JACK PUMPKINHEAD AND THE SAWHORSE WIN
A RACE AND INCITE A RIOT: THE WOGGLE-BUG RESTORES HARMONY
The Scarecrow and the Woggle-Bug, with their comrades, decided to visit the Jones County Fair, as Dorothy assured them it was one of the most interesting events of the year. But their appearance on the Fair Grounds spoiled the business of all the sideshows, for the people thought nothing quite so wonderful as the queer visitors from Oz, and it cost nothing at all to stare at them.
Dorothy decided to take them over to the race track, which was the center of attraction at the Fair.

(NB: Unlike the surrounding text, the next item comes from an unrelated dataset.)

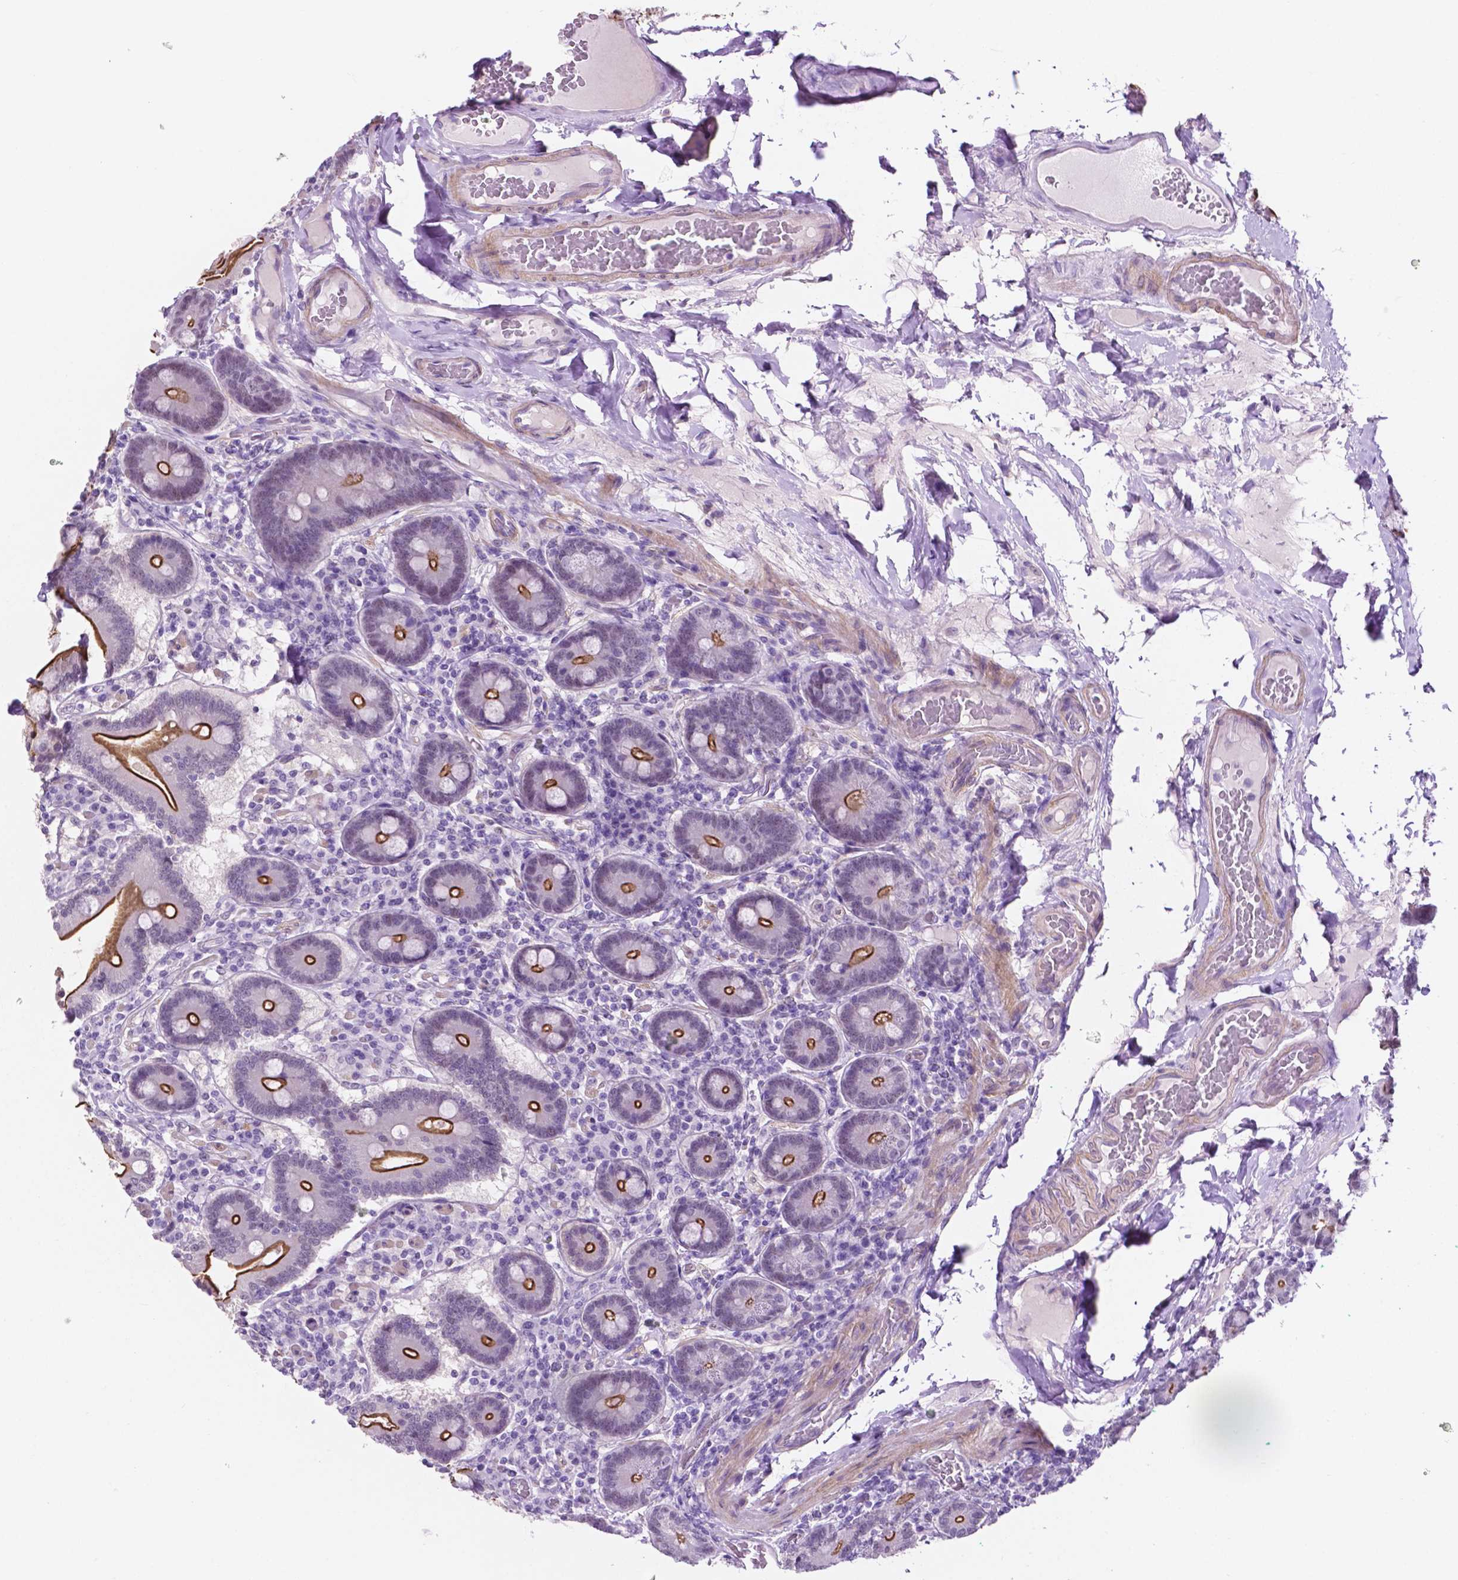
{"staining": {"intensity": "strong", "quantity": ">75%", "location": "cytoplasmic/membranous"}, "tissue": "duodenum", "cell_type": "Glandular cells", "image_type": "normal", "snomed": [{"axis": "morphology", "description": "Normal tissue, NOS"}, {"axis": "topography", "description": "Duodenum"}], "caption": "A photomicrograph of human duodenum stained for a protein reveals strong cytoplasmic/membranous brown staining in glandular cells.", "gene": "ACY3", "patient": {"sex": "female", "age": 62}}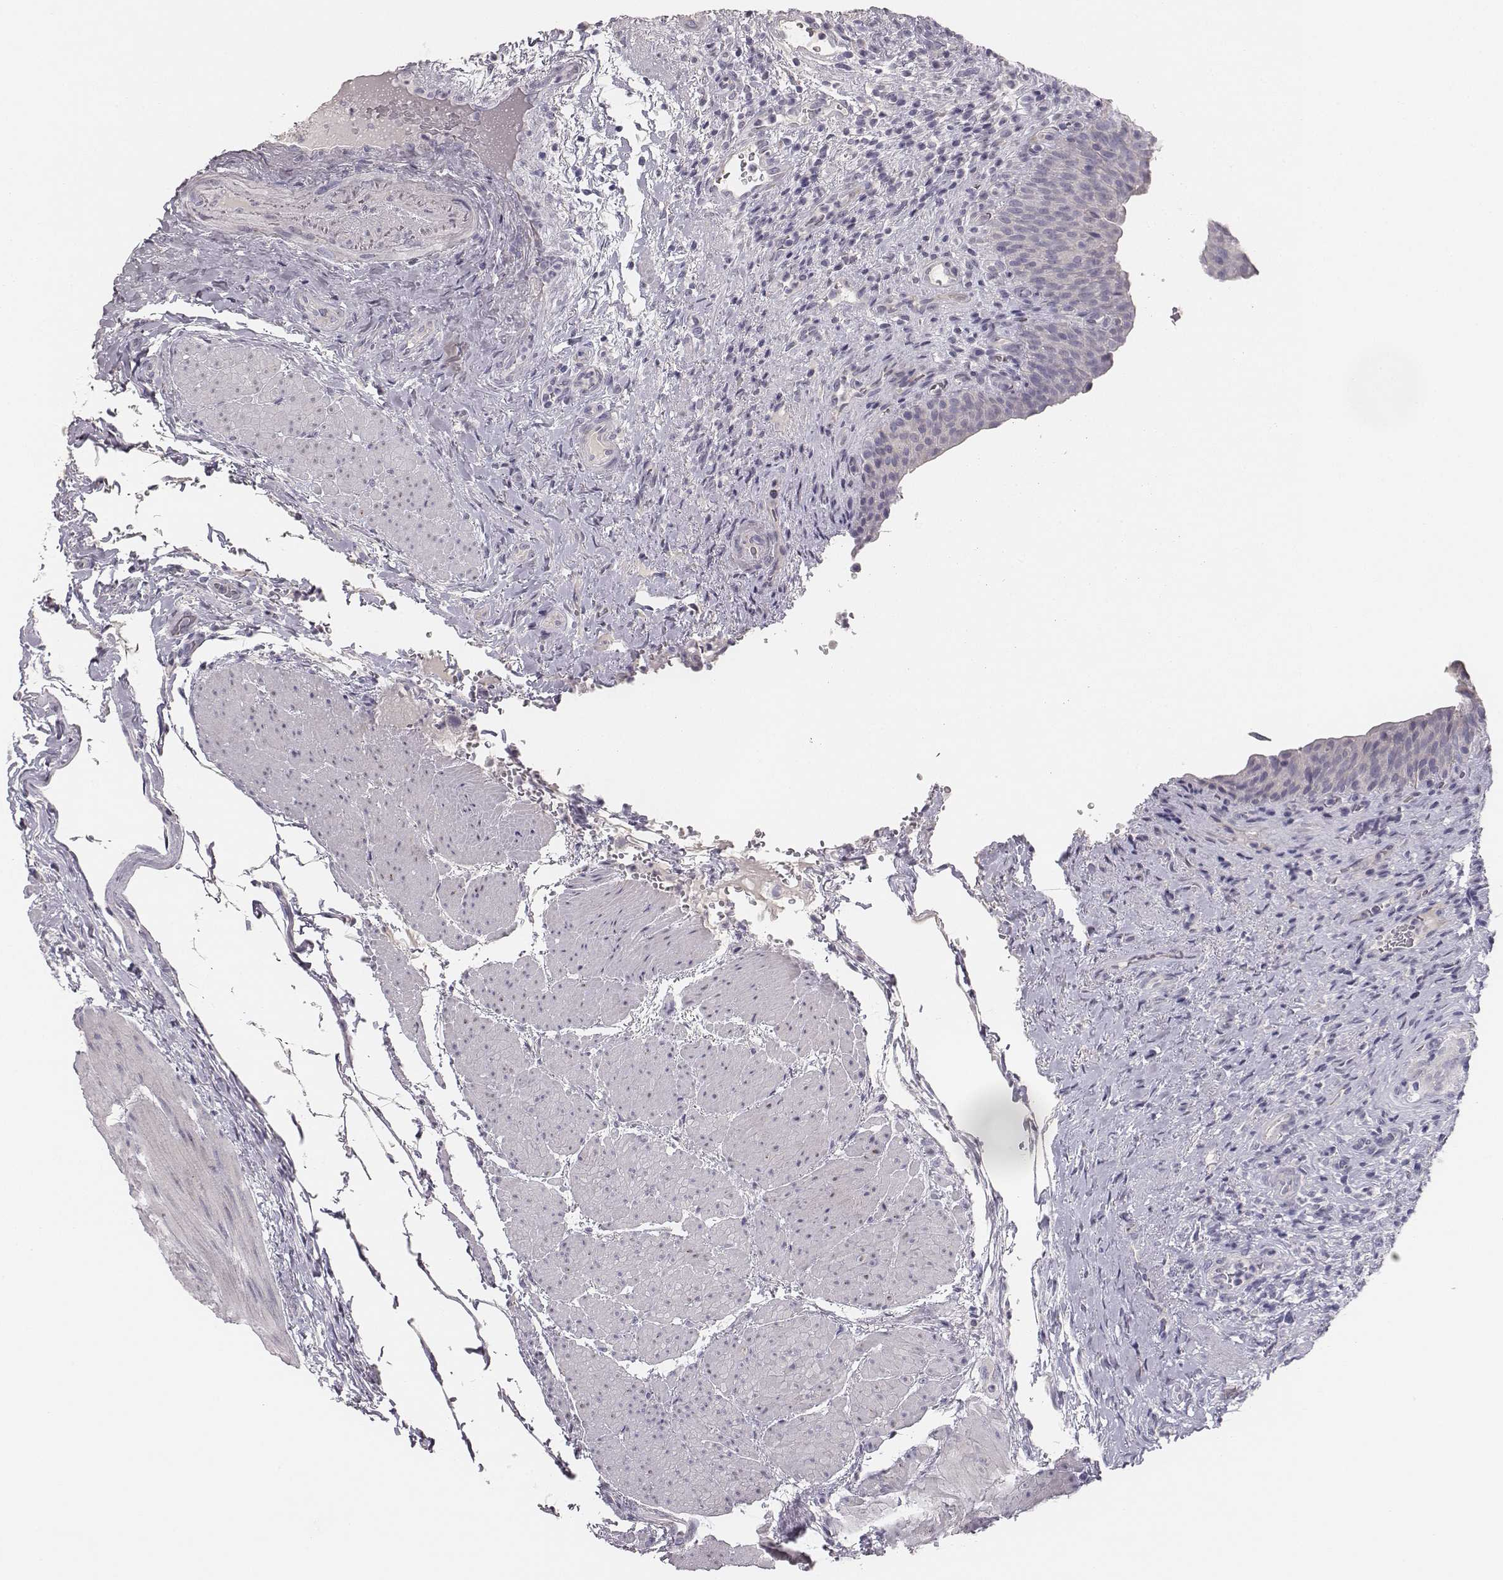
{"staining": {"intensity": "negative", "quantity": "none", "location": "none"}, "tissue": "urinary bladder", "cell_type": "Urothelial cells", "image_type": "normal", "snomed": [{"axis": "morphology", "description": "Normal tissue, NOS"}, {"axis": "topography", "description": "Urinary bladder"}], "caption": "This is an immunohistochemistry (IHC) image of unremarkable urinary bladder. There is no staining in urothelial cells.", "gene": "MYH6", "patient": {"sex": "male", "age": 66}}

But once there, the Scarecrow became so greatly interested in the event of the day that he decided to enter the animated Sawhorse in the Free-for-all Running Race, although they warned him the race was to be run under regular Jockey Club rules, which would be strictly enforced. Jack Pumpkinhead readily agreed to ride his famous steed.
When Jack rode calmly upon the track the crowd jeered at sight of the wooden horse, and the bookmakers at once made the Sawhorse a 90 to 1 shot and found no takers. For the assembled farmers had no confidence in an animal made of wood, a hickory pedigree being considered of little account.
There was some trouble in getting a start for this great race, as the Sawhorse got nervous at mixing with common horses, and pranced around to show that although he was not so big as they were he was certainly more handsome and more agile.
At last the judge cried the word “Go!” and away swept the race horses, with the wooden animal far behind the others. But now the Sawhorse realized that it was time to prove his great speed; so he settled down to a steady run that was swift as the wind. One by one he overtook the other horses and passed them, but when the racers turned into the homestretch the judges in their stand and all the people in the grand stand behind them all saw that the Sawhorse was in the lead, with the others stringing after him in single file.
As he dashed along, Jack carelessly leaned backward, and the wind caught his head and jerked it from the wooden neck that supported it and sent the pumpkin, which weighed over ten pounds, full tilt against the jockey who was riding just behind. The force of the blow sent the fellow sprawling in the dust of the track, but the pumpkin head, still keeping its course, struck down the next jockey ‹ and the next ‹ until all the jockeys were down.